It’s a film which has been mostly panned by critics, but Wally Pfister’s directorial debut, the Johnny Depp-fronted Transcendence doesn’t fail to at least keep engagement consistent until the very end. Although clunky at times, and full of half-excellent performances, the film finds it’s feet in cinematography, speaking highly for Pfister’s unquestionable talent.
Though visuals can never be enough to save a movie, the film’s plot – although ridiculous – isn’t a completely disaster.
Depp plays Will Caster, with Rebecca Hall playing his wife – Evelyn Caster. Both researchers in the field of artificial intelligence – with Will being a bit more extreme and controversial than his partner – Will and Evelyn eventually run into disaster when someone shoots Will with a bullet which is laced with radiation poisoning. With Will slowly dying, Evelyn takes some gigantic leaps with their ideas and concludes with porting Will’s brain patterns into a hard drive. It worked on a monkey, so why not Will?
Will – now a ghost in the machine – very slowly realises how much power he wields and aids Evelyn in converting a small town into a power-driven base camp. Here, Depp tinkers with other humans, healing them and ‘improving’ them to be more god-like. It would seem that Will is building an army here, but in so far there has been no real evil intentions. Nothing which would possibly justify his mate – played by Paul Bettany and Morgan Freeman – to join the team that is looking to unplug him for good.

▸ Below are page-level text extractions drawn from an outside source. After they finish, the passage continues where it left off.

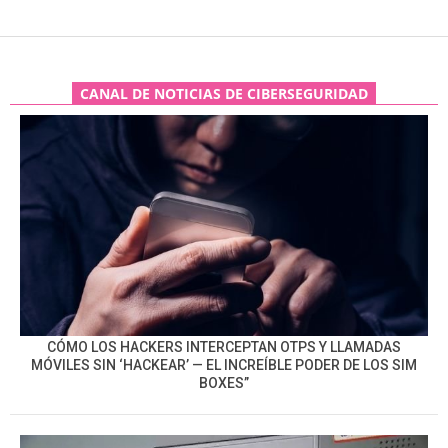
CANAL DE NOTICIAS DE CIBERSEGURIDAD
CÓMO LOS HACKERS INTERCEPTAN OTPS Y LLAMADAS
MÓVILES SIN ‘HACKEAR’ — EL INCREÍBLE PODER DE LOS SIM
BOXES”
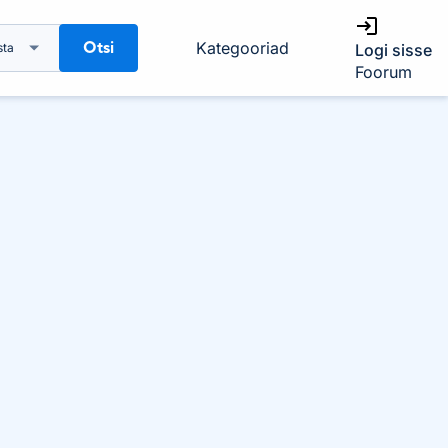
Otsi
Kategooriad
sta
Logi sisse
Foorum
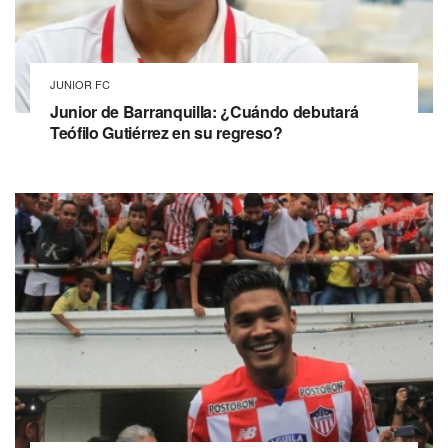
JUNIOR FC
Junior de Barranquilla: ¿Cuándo debutará
Teófilo Gutiérrez en su regreso?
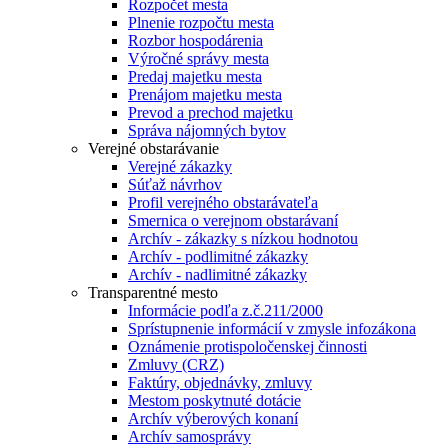
Rozpočet mesta
Plnenie rozpočtu mesta
Rozbor hospodárenia
Výročné správy mesta
Predaj majetku mesta
Prenájom majetku mesta
Prevod a prechod majetku
Správa nájomných bytov
Verejné obstarávanie
Verejné zákazky
Súťaž návrhov
Profil verejného obstarávateľa
Smernica o verejnom obstarávaní
Archív - zákazky s nízkou hodnotou
Archív - podlimitné zákazky
Archív - nadlimitné zákazky
Transparentné mesto
Informácie podľa z.č.211/2000
Sprístupnenie informácií v zmysle infozákona
Oznámenie protispoločenskej činnosti
Zmluvy (CRZ)
Faktúry, objednávky, zmluvy
Mestom poskytnuté dotácie
Archív výberových konaní
Archív samosprávy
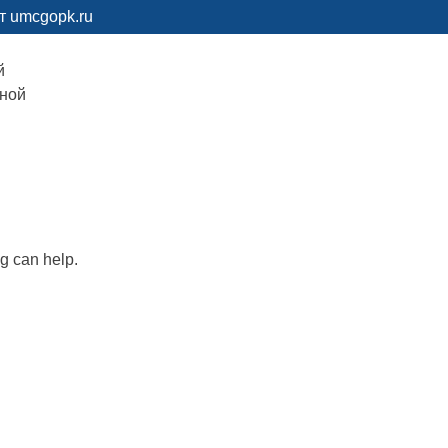
т umcgopk.ru
й
рной
ng can help.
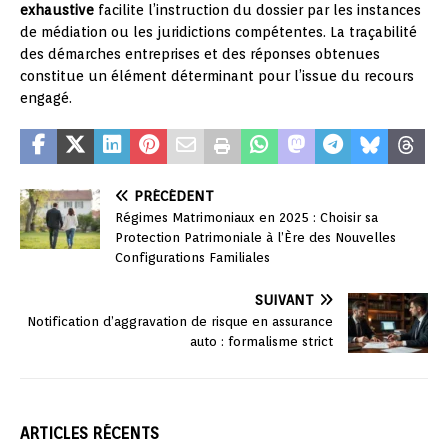
exhaustive
facilite l’instruction du dossier par les instances
de médiation ou les juridictions compétentes. La traçabilité
des démarches entreprises et des réponses obtenues
constitue un élément déterminant pour l’issue du recours
engagé.
PRÉCÉDENT
Régimes Matrimoniaux en 2025 : Choisir sa
Protection Patrimoniale à l’Ère des Nouvelles
Configurations Familiales
SUIVANT
Notification d’aggravation de risque en assurance
auto : formalisme strict
ARTICLES RÉCENTS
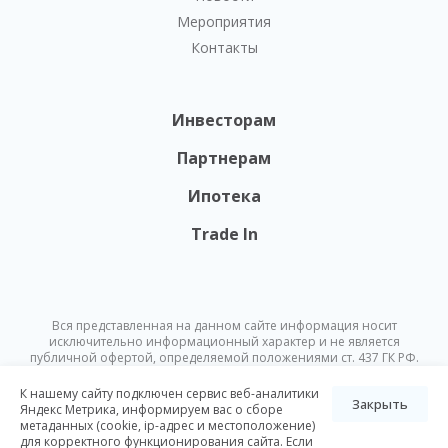
Мероприятия
Контакты
Инвесторам
Партнерам
Ипотека
Trade In
Вся представленная на данном сайте информация носит
исключительно информационный характер и не является
публичной офертой, определяемой положениями ст. 437 ГК РФ.
Опубликованная на данном сайте информация может быть
изменена в любое время без предварительного уведомления.
К нашему сайту подключен сервис веб-аналитики
Закрыть
Яндекс Метрика, информируем вас о сборе
метаданных (cookie, ip-адрес и местоположение)
© Nikoliers 2026
для корректного функционирования сайта. Если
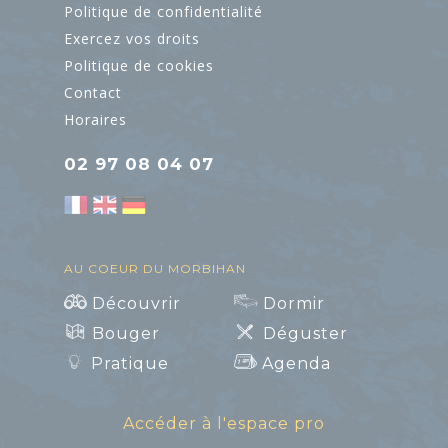
Politique de confidentialité
Exercez vos droits
Politique de cookies
Contact
Horaires
02 97 08 04 07
AU COEUR DU MORBIHAN
Découvrir
Dormir
Bouger
Déguster
Pratique
Agenda
Accéder à l'espace pro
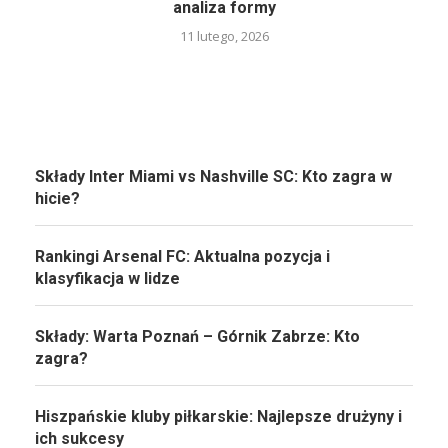
analiza formy
11 lutego, 2026
Składy Inter Miami vs Nashville SC: Kto zagra w
hicie?
Rankingi Arsenal FC: Aktualna pozycja i
klasyfikacja w lidze
Składy: Warta Poznań – Górnik Zabrze: Kto
zagra?
Hiszpańskie kluby piłkarskie: Najlepsze drużyny i
ich sukcesy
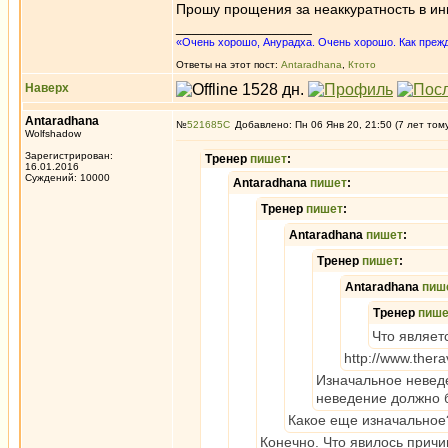
Прошу прощения за неаккуратность в ин
_________________
«Очень хорошо, Анурадха. Очень хорошо. Как прежде
Ответы на этот пост:
Antaradhana
,
Ктото
Наверх
Antaradhana
№
521685
Добавлено: Пн 06 Янв 20, 21:50 (7 лет том
Wolfshadow
Зарегистрирован:
Тренер
пишет
:
16.01.2016
Суждений: 10000
Antaradhana
пишет
:
Тренер
пишет
:
Antaradhana
пишет
:
Тренер
пишет
:
Antaradhana
пиш
Тренер
пише
Что являет
http://www.ther
Изначальное неведе
неведение должно 
Какое еще изначальное
Конечно. Что явилось причи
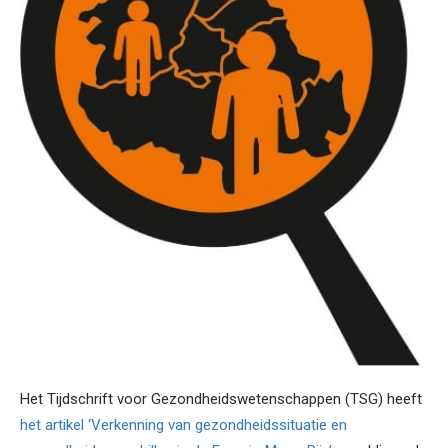
Het Tijdschrift voor Gezondheidswetenschappen (TSG) heeft
het artikel ‘Verkenning van gezondheidssituatie en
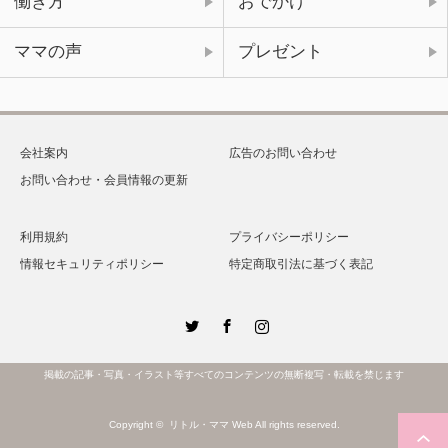
働き方
おでかけ
ママの声
プレゼント
会社案内
広告のお問い合わせ
お問い合わせ・会員情報の更新
利用規約
プライバシーポリシー
情報セキュリティポリシー
特定商取引法に基づく表記
Twitter
Facebook
Instagram
掲載の記事・写真・イラスト等すべてのコンテンツの無断複写・転載を禁じます
Copyright ©
リトル・ママ Web
All rights reserved.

The motivations for the main conflict in the film pop out of nowhere, never really having any clear basis and hence pulling the plot down massively. Although the interest remains in the film, there is a bitter aftertaste to the shoddy storytelling once Transcendence moves towards the tail-end.
With elements from Jonathan Nolan’s exceptional crime drama Person of Interest (and to a lesser extent, Revolution), the sometimes possible, post-apocalyptic landscape in which Transcendence deals with is effectively dark and gloomy, full of paranoia and high-stress sequences as all characters deal with something they thought society wasn’t up to yet. Since we have been dealt plenty of cards dealing with A.I before, the ideas in Transcendence aren’t hard to wrap your head around, it just feels like the writers gave up towards the end of the film. And that’s always going to make for bad cinema.